Likewise, due to unsustainable populist policies undertaken by the late former President Robert Mugabe’s government since 2000, the local currency had to massively depreciate — a build-up to the 2008 hyperinflation period. These events completely wiped out individual monetary savings.
Though a slight improvement in the rate of national saving was realised during the dollarisation era instituted in 2009 as prices were stabilised and personal incomes improved, the 2008 hyperinflation experience continued hounding many citizens. There are significant trust issues to be addressed between RBZ and the banking population.
The flip-flopping on currency issues in the past decade has eroded confidence levels, hence the transacting public chose to keep cash in homes than banks. There has not been any incentive for customers to keep their money at the bank.
Inconsistent policies have been hurting the transacting public. In 2014, the bank introduced bond coins, which were followed by bond notes in 2016 under the export incentive, as well as addressing cash challenges.
Initially, the surrogate currency was valued at par (US$1:ZW$1) with the greenback. The government then started spending beyond its means, leading to massive printing of RTGS balances (fictitious US dollars).
As the situation worsened, the government began to roll-out currency reforms by introducing a new currency termed RTGS$ in February 2019. In June 2019, SI 142 introduced the Zimbabwean dollar as a new currency. The real value of the public’s bank deposits was compromised again as they were converted using the unrealistic 1:1 parity.
Fast forward to 2021, the government “nicodemously” gazetted SI 127, forcing businesses to benchmark prices using the RBZ auction rate, which is at least 40% lower than the parallel market rates. This is tantamount to price controls and poses adverse effects to an economy estimated to be 60% informalised.
Since the government now holds a consistent record of shortchanging the citizens, it is going to be a tough call for monetary authorities to lure the same public to bank their money.

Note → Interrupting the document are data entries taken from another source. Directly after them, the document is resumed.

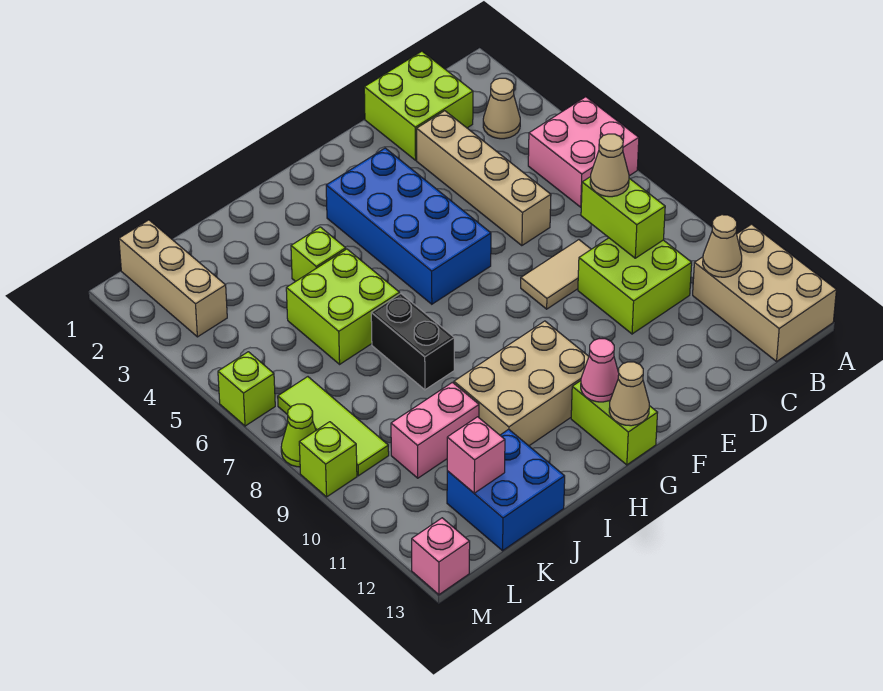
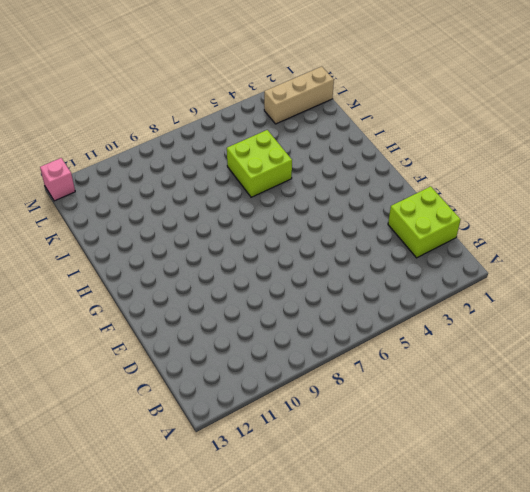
none -> pink 2x2 brick [528,97,639,207]
none -> tan 2x3 brick [693,224,836,361]
none -> tan 1x1 cone [483,78,520,139]

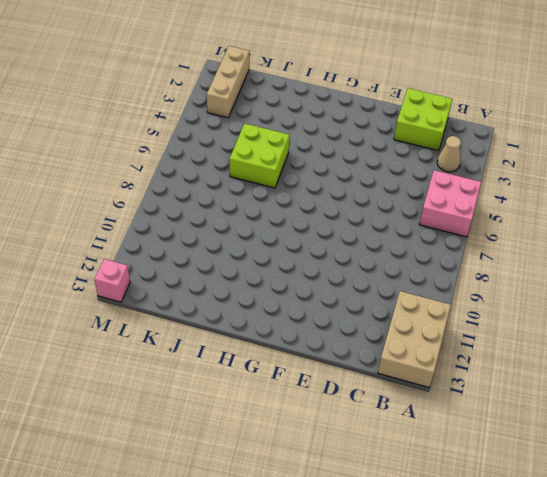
none -> lime 2x2 brick [578,238,692,334]
none -> tan 1x4 brick [417,111,551,246]
none -> tan 1x2 tile [521,240,591,309]

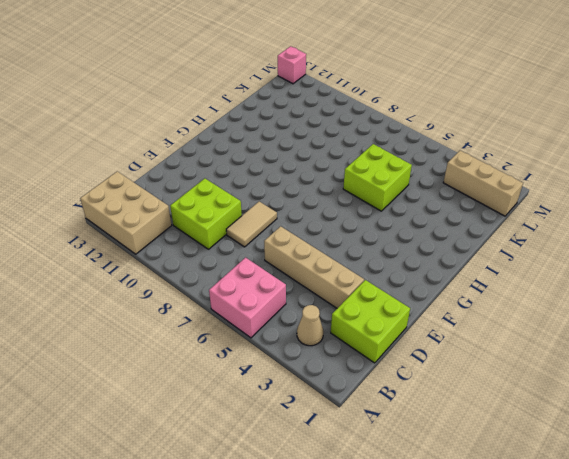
none -> blue 2x4 brick [326,148,491,304]
none -> tan 2x3 brick [454,321,589,446]
none -> lime 1x2 brick [571,381,658,465]

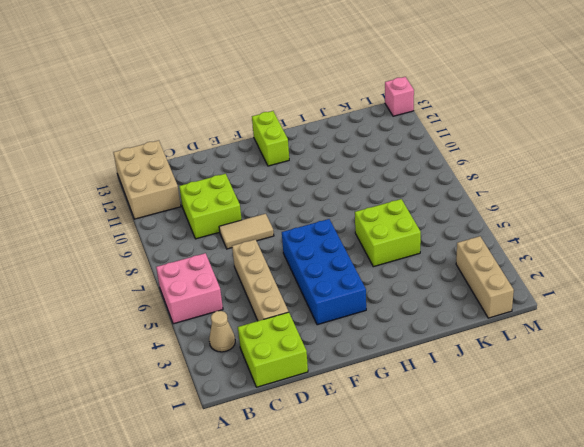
none -> tan 2x3 brick [454,321,589,446]
none -> lime 1x1 brick [291,227,346,281]
none -> black 1x2 brick [371,294,454,390]

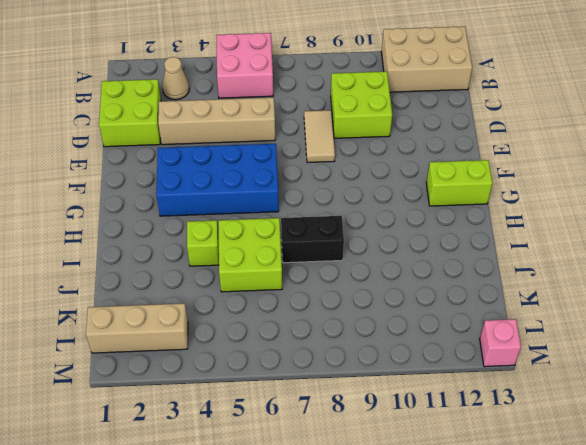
none -> tan 2x3 brick [454,321,589,446]
none -> pink 1x2 brick [391,382,479,478]
none -> blue 2x2 brick [447,429,565,551]

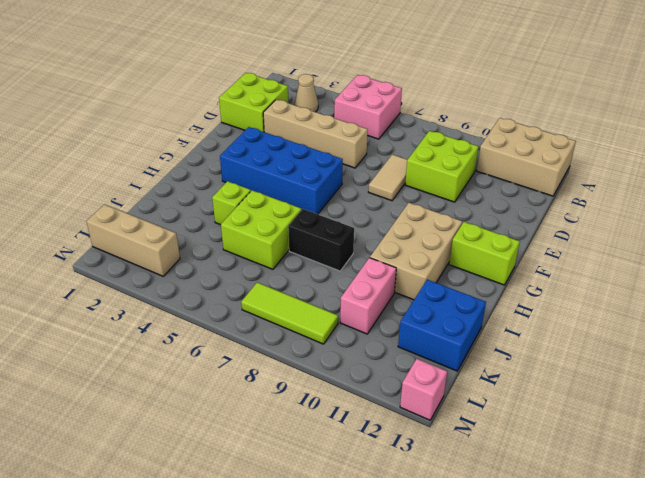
none -> lime 1x1 brick [218,352,275,426]
none -> lime 1x1 cone [281,404,316,467]
none -> lime 1x1 brick [299,422,357,497]

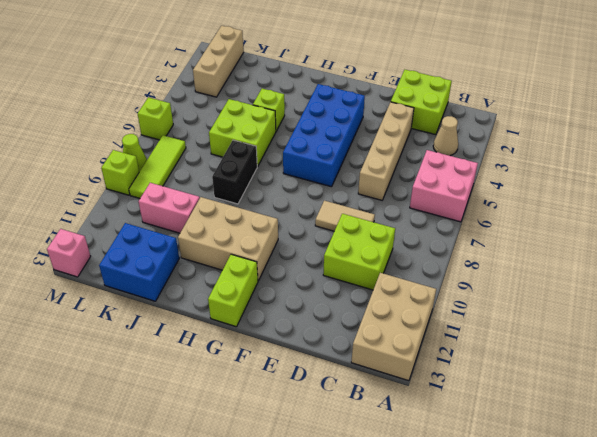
none -> tan 1x1 cone [703,215,742,277]
none -> lime 1x2 brick [581,177,665,258]
none -> pink 1x1 cone [581,339,619,402]

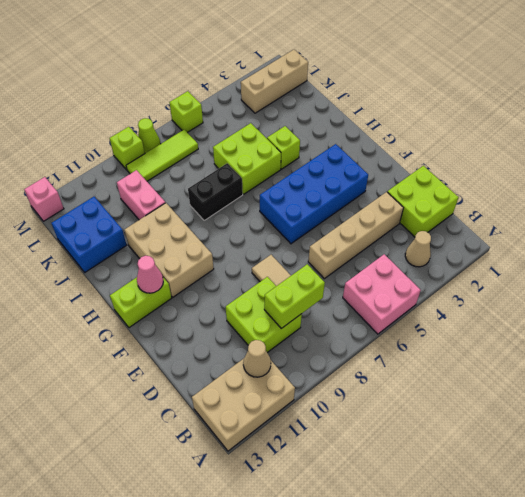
none -> tan 1x1 cone [609,362,649,426]
none -> pink 1x1 brick [447,417,505,493]
none -> tan 1x1 cone [590,134,629,197]

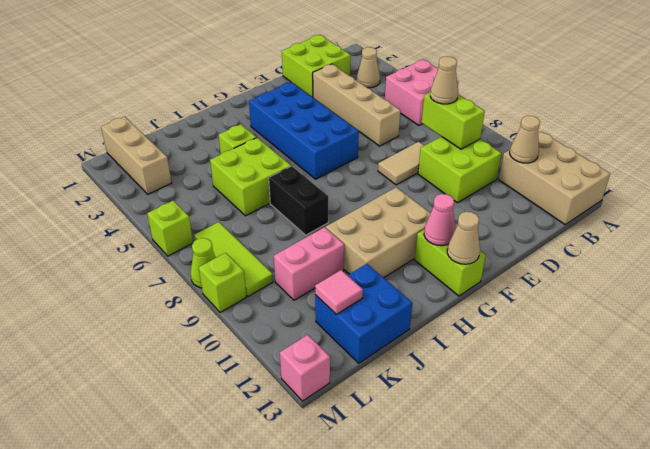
pink 1x1 tile [315,270,363,314] -> pink 1x1 brick [447,417,505,493]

Nevertheless, the baby steps being taken by RBZ to cultivate a saving culture among the public is a step in the right direction, as it will help in the mobilisation of domestic resources.
Zimbabwe is barred from accessing relatively cheap finance from international financial institutions (IFIs) until it clears its arrears. Total guaranteed debts are estimated to be circa US$12 billion — the bulk are arrears.
This national debt is over 70% of total national output (which is unsustainable) and given the status quo, the country is fiscally constrained to clear its dues in the immediate term. Consequently, the government is forced to finance almost all of its programmes using domestic resources.
Introducing interest on both savings and fixed deposits accounts act as sweeteners for saving. This is likely to see a re-birth of the savings culture, which had since died over a decade ago. But the continued Zimdollar depreciation and the subsequent high price levels subdue local currency denominated savings.
This calls for more sustainable efforts by the government to stabilise the economy, restore confidence in the banking sector and policy consistency to attract cash into the formal banking system.
The 2019 and 2020 economic turbulence, due to Covid-19, among other reasons, has plunged millions into poverty. Generally, poor people have a higher marginal propensity to consume and a lower marginal propensity to save.
In my view, for savings to increase in Zimbabwe, inflation should be reduced to below 10% and government should exercise policy consistency to earn back the public confidence and trust.
This is not the only suggested panacea to economic problems but certainly something worth considering for the government policies to work and ultimately transform the economy.
The ambitious aim of achieving an upper middle income status by 2030 requires such robust economic reforms, which translate into the improvement of livelihoods of the people.